5-Minuten-Tipp: Hugo von Hofmannsthal, „Siehst du die Stadt“ (Mat4015)

Hugo von Hofmannsthal, „Siehst du die Stadt“

Hugo von Hofmannsthal

Siehst du die Stadt?

01 Siehst du die Stadt, wie sie da drüben ruht,
02 Sich flüsternd schmieget in das Kleid der Nacht?
03 Es gießt der Mond der Silberseide Flut
04 Auf sie herab in zauberischer Pracht.

05 So geisterhaft, verlöschend leisen Klang:
06 Sie weint im Traum, sie atmet tief und schwer,
07 Sie lispelt, rätselvoll, verlockend bang…
08 Der laue Nachtwind weht ihr Atmen her,

09 Die dunkle Stadt, sie schläft im Herzen mein
10 Mit Glanz und Glut, mit qualvoll bunter Pracht:
11 Doch schmeichelnd schwebt um dich ihr Widerschein,
12 Gedämpft zum Flüstern, gleitend durch die Nacht.

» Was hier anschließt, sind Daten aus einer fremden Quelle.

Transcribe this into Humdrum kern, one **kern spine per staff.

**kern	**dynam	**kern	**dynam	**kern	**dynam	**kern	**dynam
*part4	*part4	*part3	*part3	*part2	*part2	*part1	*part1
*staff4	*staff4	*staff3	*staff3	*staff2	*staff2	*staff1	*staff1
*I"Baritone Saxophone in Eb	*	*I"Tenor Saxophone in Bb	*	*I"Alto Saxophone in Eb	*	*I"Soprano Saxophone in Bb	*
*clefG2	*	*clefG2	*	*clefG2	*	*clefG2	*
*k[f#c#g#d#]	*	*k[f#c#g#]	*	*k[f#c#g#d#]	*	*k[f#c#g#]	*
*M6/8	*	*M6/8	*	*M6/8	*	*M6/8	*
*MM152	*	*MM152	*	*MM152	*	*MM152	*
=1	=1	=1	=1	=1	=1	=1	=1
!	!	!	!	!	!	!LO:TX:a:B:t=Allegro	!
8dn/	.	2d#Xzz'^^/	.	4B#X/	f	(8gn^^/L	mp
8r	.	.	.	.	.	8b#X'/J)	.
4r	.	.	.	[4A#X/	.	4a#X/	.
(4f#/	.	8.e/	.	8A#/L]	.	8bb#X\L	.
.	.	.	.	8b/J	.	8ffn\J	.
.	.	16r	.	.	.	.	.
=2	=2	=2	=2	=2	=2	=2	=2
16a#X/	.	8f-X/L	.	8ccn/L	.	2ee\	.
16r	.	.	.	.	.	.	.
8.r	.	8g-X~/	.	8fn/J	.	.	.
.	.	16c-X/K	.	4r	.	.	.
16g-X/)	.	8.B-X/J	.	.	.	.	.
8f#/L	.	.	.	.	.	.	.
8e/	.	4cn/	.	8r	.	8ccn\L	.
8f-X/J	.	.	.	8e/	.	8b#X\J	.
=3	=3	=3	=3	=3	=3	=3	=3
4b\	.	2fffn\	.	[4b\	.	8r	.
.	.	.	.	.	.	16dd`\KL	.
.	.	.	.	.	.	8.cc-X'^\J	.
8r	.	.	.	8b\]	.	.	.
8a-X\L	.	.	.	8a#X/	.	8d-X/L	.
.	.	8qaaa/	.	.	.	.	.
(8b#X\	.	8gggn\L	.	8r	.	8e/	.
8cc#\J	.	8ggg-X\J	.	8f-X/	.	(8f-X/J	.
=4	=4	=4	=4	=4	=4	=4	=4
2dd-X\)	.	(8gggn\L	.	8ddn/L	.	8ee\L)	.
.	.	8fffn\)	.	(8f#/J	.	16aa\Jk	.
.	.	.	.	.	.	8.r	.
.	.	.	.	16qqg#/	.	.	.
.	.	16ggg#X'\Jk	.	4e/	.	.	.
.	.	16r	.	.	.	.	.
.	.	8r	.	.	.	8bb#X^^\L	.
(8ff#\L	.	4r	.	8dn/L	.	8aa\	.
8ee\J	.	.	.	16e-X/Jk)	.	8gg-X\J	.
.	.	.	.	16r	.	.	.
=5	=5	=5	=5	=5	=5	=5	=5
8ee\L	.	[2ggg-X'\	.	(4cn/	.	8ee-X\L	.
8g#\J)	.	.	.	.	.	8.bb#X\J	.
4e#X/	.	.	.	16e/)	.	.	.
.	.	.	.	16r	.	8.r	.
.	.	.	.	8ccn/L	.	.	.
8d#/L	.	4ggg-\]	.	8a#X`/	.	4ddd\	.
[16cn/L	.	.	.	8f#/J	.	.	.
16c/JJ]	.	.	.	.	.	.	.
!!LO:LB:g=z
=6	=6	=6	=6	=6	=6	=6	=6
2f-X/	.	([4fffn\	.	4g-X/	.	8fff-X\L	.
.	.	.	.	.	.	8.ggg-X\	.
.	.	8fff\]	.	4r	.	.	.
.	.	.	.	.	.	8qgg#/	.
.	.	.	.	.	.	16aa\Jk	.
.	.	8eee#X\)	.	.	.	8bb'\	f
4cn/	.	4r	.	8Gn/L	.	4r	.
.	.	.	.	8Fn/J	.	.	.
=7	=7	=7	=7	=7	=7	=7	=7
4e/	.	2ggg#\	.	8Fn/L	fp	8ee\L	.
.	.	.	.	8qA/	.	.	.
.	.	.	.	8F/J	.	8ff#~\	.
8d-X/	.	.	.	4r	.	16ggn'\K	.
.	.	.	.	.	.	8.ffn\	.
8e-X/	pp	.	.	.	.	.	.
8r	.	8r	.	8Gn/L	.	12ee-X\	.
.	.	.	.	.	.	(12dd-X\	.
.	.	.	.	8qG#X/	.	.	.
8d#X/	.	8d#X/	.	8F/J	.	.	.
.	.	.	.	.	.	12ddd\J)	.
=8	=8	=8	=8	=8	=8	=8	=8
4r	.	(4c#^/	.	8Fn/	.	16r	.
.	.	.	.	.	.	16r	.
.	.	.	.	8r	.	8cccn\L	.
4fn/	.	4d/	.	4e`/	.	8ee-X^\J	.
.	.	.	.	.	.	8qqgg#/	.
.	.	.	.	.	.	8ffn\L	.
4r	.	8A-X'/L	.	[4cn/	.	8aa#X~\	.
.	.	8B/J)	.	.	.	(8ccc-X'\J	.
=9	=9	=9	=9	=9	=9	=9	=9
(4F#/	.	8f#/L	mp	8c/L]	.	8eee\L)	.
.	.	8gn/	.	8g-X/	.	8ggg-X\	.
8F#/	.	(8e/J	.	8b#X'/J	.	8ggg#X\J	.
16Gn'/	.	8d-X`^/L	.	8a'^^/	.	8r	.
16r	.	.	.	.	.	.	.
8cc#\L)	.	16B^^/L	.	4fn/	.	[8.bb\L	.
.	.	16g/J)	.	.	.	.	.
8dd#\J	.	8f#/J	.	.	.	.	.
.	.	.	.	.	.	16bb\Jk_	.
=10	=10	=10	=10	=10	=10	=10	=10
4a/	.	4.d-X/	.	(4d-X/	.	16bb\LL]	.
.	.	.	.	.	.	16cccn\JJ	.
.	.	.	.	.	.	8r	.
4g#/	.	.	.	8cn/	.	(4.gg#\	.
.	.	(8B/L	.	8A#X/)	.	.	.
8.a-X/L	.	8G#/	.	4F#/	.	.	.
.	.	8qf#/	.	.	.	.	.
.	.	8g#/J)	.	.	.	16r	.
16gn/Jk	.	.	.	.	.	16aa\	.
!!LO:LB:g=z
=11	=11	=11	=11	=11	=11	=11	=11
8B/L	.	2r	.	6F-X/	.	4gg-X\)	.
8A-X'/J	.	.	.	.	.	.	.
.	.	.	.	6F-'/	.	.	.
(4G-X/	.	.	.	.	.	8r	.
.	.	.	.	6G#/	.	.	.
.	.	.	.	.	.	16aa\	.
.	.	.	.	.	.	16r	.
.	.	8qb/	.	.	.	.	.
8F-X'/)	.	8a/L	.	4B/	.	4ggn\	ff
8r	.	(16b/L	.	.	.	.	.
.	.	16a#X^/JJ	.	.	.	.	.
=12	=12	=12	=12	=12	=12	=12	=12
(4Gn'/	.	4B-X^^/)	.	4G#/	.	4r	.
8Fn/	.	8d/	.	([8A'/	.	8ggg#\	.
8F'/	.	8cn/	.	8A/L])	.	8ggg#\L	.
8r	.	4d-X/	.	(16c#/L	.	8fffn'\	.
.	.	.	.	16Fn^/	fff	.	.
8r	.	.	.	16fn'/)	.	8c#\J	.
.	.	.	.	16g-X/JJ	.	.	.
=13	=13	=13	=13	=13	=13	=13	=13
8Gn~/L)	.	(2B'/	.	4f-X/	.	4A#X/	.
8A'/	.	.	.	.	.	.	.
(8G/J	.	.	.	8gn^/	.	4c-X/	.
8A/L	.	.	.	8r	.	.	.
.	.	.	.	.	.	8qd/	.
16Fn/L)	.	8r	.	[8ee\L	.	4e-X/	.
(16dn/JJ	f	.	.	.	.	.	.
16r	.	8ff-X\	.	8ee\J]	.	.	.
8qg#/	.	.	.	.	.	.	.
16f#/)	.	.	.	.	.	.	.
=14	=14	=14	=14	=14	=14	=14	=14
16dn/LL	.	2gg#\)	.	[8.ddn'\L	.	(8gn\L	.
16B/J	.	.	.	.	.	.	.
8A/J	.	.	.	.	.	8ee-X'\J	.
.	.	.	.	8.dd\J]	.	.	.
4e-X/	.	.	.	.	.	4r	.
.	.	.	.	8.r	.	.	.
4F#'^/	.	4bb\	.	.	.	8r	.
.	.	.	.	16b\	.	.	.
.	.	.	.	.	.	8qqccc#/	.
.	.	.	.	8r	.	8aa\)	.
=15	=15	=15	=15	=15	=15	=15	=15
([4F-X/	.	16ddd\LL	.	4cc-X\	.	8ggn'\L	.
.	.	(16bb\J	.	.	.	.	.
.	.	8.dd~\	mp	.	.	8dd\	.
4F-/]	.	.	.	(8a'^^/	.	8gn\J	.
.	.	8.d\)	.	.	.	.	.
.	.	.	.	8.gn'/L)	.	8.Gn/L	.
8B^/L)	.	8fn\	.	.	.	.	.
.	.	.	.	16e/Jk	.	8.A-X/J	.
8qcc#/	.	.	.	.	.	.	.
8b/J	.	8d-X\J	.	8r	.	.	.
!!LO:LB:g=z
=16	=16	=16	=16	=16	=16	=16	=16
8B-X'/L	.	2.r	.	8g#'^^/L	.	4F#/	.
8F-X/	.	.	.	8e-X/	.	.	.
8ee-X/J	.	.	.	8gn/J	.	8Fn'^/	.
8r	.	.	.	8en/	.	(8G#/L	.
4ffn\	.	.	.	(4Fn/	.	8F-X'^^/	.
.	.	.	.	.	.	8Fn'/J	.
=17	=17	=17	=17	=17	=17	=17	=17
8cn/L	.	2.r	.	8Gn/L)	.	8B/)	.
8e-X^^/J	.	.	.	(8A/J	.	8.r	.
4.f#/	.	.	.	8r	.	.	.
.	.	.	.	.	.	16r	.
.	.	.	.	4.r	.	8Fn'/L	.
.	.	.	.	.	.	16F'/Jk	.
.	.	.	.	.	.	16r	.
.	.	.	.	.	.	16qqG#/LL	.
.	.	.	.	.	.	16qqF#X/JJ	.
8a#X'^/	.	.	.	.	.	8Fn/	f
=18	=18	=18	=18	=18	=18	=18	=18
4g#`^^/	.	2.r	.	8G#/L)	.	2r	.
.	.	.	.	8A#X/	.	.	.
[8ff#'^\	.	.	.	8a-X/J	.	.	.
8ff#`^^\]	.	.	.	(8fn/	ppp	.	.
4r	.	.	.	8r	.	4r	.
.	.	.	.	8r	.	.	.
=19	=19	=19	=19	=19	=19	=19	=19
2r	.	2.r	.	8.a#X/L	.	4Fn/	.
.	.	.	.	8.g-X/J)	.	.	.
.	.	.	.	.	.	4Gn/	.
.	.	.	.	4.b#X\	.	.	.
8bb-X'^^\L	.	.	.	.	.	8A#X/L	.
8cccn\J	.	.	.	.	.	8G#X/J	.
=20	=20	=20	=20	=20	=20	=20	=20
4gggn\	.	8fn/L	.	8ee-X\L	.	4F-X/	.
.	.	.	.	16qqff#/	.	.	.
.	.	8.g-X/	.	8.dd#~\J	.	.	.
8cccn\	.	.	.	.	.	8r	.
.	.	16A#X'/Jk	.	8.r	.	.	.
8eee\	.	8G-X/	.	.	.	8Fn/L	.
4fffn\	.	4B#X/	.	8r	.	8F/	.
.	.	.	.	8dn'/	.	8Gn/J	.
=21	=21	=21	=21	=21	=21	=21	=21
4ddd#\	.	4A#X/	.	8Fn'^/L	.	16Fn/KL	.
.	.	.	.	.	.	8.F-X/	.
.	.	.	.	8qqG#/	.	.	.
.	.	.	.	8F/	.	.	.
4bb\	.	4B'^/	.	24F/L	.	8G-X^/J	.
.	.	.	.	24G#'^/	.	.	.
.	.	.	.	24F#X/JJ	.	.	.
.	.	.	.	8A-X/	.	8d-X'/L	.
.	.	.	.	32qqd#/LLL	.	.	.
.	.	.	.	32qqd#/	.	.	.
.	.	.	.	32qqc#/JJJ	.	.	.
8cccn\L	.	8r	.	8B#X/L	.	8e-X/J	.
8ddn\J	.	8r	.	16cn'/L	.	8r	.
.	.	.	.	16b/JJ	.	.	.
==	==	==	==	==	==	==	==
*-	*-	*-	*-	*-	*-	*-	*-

Nun unsere Lösung, die nur eine Möglichkeit darstellt:

Unsere fünf entscheidenden Verständnispunkte
VP1: Das Gedicht enthält in der Überschrift eine Anrede an ein Gegenüber, das der Leser sein kann, aber wohl eher das Lyrische Ich selbst ist.
VP2: In der ersten Strophe wird die Stadt recht romantisch dargestellt.
VP3: In der zweiten allerdings machen sich negative Töne stärker bemerkbar.
VP4: In der dritten Strophe bekennt sich das Lyrische Ich ganz eindeutig zu dieser Stadt …,
VP5: … macht aber in den letzten beiden Verszeilen „Doch“ eine Einschränkung. Man könnte also die These vertreten, dass die Zuneigung nicht mehr nur einseitig und eindeutig positiv ist, sondern schon das Bewusstsein enthält, dass da etwas „verlöscht“, „zum Flüstern“ „gedämpft“ ist, sogar in Zeile 10 Gegensätze auszuhalten sind.

Klausurbedeutung: @@
(Die Anzahl der @-Zeichen macht unsere Einschätzung der Klausurbedeutung sichtbar – wie die Sternchen bei Hotel-Bewertungen!)

Das Gedicht kann gut als Klausur genommen werden, allerdings müssten im Unterricht die Zwischentöne des Expressionismus behandelt worden sein, sonst sucht man die extremen „Expressionen“, die es hier nicht gibt.

Anregungen:
Ausgehend von diesem Gedicht könnte man über Situationen diskutieren, in denen es auch heute noch Zuneigungen gibt, die ein „Doch“ enthalten, also ein fast trotziges Bekenntnis trotz Einwänden oder Bedenken. Hier fallen einem natürlich als erstes Beziehungsgeschichten ein.